— TASK DIRECTIONS —
Return, word for word, the lines of the records starting at the one that contains "ersonal Recommendations" and ending at the one that contains "flood sensor will", with both of those lines included. Leave the pictures out of your answer.

=== DATASET ENTRIES ===

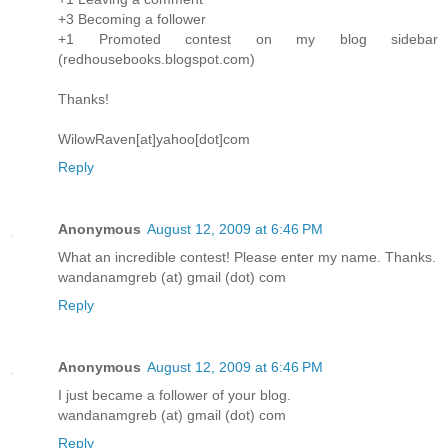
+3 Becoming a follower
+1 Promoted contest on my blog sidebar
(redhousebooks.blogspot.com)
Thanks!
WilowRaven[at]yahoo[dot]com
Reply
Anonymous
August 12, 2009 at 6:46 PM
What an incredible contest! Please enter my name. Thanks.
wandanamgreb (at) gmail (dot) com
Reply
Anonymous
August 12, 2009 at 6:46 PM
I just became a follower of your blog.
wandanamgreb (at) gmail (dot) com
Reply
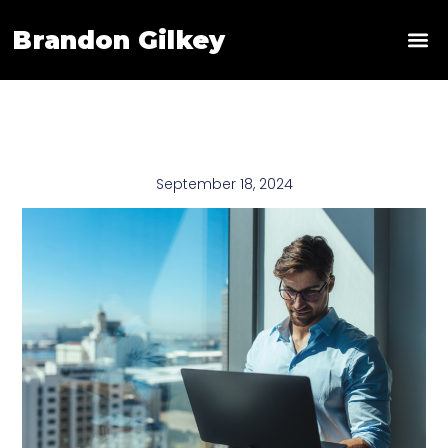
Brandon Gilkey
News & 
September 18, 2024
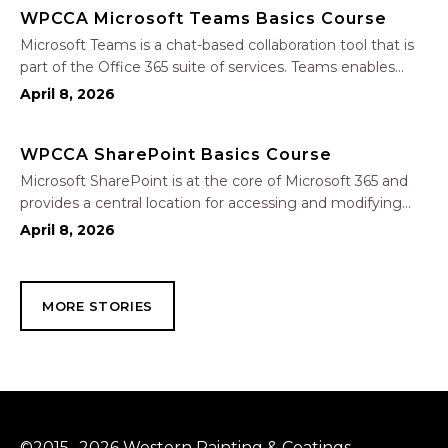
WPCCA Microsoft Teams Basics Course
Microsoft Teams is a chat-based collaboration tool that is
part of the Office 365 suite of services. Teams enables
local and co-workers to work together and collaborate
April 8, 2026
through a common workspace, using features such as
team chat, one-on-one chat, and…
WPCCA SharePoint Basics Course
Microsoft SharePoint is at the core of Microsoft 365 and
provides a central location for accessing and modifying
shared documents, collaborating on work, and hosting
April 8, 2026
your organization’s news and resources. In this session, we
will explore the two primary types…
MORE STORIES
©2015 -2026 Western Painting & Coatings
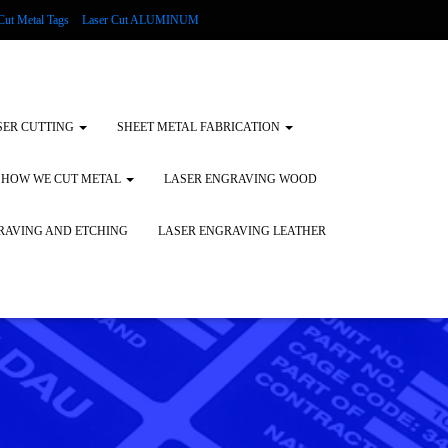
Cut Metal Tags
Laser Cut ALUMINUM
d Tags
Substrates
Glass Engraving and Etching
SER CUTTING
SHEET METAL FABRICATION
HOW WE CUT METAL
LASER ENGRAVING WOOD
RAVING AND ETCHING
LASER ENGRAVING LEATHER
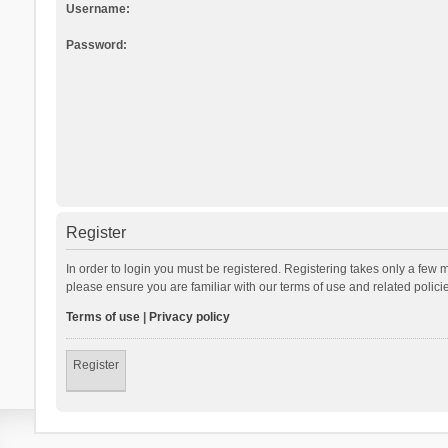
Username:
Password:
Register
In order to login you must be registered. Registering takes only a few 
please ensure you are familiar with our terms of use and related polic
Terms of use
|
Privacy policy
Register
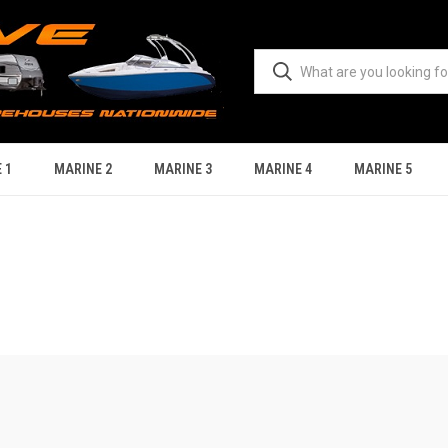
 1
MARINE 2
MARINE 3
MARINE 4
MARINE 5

===
=== DATASET ENTRIES ===

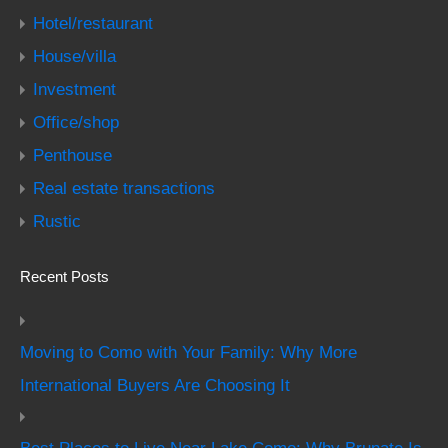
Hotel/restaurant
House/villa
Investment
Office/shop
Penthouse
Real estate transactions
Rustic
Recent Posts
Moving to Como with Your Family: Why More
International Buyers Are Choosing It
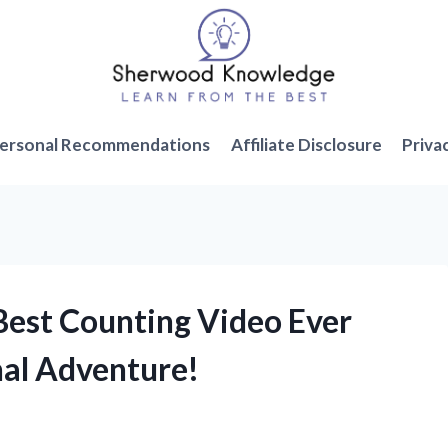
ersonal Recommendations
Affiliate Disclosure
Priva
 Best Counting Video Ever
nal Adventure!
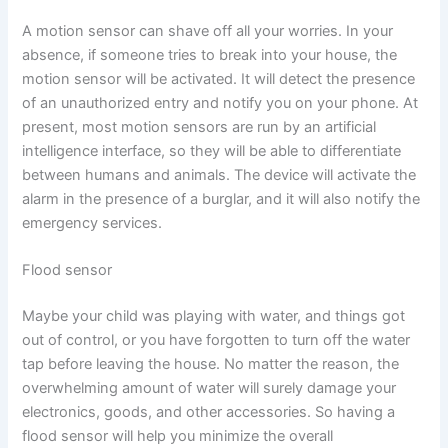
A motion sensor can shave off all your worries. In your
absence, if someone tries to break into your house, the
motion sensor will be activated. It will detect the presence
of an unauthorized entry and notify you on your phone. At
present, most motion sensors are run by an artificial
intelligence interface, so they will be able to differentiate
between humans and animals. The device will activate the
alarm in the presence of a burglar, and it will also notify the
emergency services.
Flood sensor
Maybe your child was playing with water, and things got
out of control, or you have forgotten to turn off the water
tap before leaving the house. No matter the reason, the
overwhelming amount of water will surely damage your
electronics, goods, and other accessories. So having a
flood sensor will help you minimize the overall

===

— SOLUTION BELOW —
ersonal Recommendations
Affiliate Disclosure
Priva
 Best Counting Video Ever
nal Adventure!
A motion sensor can shave off all your worries. In your
absence, if someone tries to break into your house, the
motion sensor will be activated. It will detect the presence
of an unauthorized entry and notify you on your phone. At
present, most motion sensors are run by an artificial
intelligence interface, so they will be able to differentiate
between humans and animals. The device will activate the
alarm in the presence of a burglar, and it will also notify the
emergency services.
Flood sensor
Maybe your child was playing with water, and things got
out of control, or you have forgotten to turn off the water
tap before leaving the house. No matter the reason, the
overwhelming amount of water will surely damage your
electronics, goods, and other accessories. So having a
flood sensor will help you minimize the overall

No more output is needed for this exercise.